Geoparque Mundial UNESCO

No. 25. ESPEJO DE FALLA – CANCHO DE LAS NARICES (Cancho de las Narices slickenside)

Geoparque Villuercas > No. 25. ESPEJO DE FALLA – CANCHO DE LAS NARICES (Cancho de las Narices slickenside)

LOCATION AND ACCESS

This geosite is located on the road between Castañar de Ibor and Robledollano, approximately halfway between the two localities. The slickenside (or fault mirror) is located in a trench created in the road under the “Cancho de las Narices”, in a bend with poor visibility, so you have to stop before entering the bend, coming from Robledollano, on a path on the right that goes down to the Viejas river. From here you can access the platform created behind the guard-rail, from which you can enjoy this place without danger.

To see the Cancho de las Narices, it is best to continue along the path, ford the Viejas river and climb right in front of it. This stretch of the Viejas river is a fantastic grove of gall oaks from where the best views of this ghostly site can be enjoyed.

ATTRACTIONS OF THE VISIT

In addition to the above, from this spot we can observe the Viejas river syncline, identifiable by the dip (inclination) of the materials of the slopes and ridges on both sides of the river (on the western slope of the Viejas mountain range and on the eastern slope of the Sierra Alta). In the vicinity we can also identify the rocks of the Navatrasierra Formation, black in colour and typical of the Middle Ordovician period (470-458 million years ago), with their characteristic fossils: trilobites, brachiopods, molluscs and graptolites.

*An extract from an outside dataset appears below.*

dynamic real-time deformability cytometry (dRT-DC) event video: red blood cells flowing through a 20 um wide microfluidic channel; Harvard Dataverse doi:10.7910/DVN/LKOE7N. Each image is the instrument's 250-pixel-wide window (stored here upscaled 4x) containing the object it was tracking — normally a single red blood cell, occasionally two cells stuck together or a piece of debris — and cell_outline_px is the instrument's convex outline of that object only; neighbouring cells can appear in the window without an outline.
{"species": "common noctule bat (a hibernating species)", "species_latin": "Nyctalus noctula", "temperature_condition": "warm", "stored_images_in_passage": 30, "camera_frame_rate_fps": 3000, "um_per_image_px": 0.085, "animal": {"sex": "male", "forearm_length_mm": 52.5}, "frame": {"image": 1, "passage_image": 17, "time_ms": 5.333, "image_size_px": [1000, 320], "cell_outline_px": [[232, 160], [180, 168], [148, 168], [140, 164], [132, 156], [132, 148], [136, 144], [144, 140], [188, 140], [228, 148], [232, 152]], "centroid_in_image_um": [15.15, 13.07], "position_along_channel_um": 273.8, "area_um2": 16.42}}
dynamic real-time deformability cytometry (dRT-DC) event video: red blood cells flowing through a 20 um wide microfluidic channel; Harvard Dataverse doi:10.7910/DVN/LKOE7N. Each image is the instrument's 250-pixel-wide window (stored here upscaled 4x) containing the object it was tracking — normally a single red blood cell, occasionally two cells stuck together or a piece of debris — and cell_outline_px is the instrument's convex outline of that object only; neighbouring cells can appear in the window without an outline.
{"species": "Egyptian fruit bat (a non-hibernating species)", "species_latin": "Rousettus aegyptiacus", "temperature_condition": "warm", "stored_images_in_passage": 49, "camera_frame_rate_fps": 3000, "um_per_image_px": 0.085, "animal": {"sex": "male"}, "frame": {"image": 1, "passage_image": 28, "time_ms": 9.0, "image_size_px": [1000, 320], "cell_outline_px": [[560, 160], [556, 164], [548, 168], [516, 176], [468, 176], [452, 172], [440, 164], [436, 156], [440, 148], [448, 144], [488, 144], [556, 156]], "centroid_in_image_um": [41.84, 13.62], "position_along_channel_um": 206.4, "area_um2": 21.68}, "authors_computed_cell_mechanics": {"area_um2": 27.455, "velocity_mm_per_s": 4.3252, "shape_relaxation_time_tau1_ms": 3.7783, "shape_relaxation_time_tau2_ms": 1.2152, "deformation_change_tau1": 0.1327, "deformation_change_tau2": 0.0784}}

On the slope of the Sierra Alta, facing west, there is a magnificent gall oak grove, and the riparian vegetation is dominated by ash trees and portugues laurel. It is also a good ornithological site, with the possibility of spotting black storks, Egyptian vultures, griffon vultures, booted eagles, eagle owls, etc.

GEOLOGICAL INTERPRETATION

We are in the transition from the Ibor anticline to the Viejas syncline. At this point, the Viejas river flows towards the Ibor river, crossing the Viejas mountain range. Deeply embedded, the river changes its course in a perpendicular direction, taking advantage of some faults transverse to the mountain alignment. One of these faults can be identified at this point by the displacement it has produced in the quartzite formation of the Viejas mountain range, visible on both sides of the riverbed.

At the base of the Cancho de las Narices rock, the slickeside can be seen on the quartzite as a dark, polished and shiny surface, with directional striations, caused by the friction between two blocks of quartzite rocks that have been displaced. As a consequence of the tectonic stresses on these quartzites, minor folding and fracturing have also occurred, and a chevron fold can be observed to the right of the fault mirror, and the rocks of both blocks are partially crushed (mylonitised), which may facilitate small block detachments.

Exactly above it is the so-called Cancho de las Narices, a steep quartzite projection with a high concentration of iron oxides, to which erosion and former mining activity have given a singular cavernous shape whose entrance resembles a nasal septum.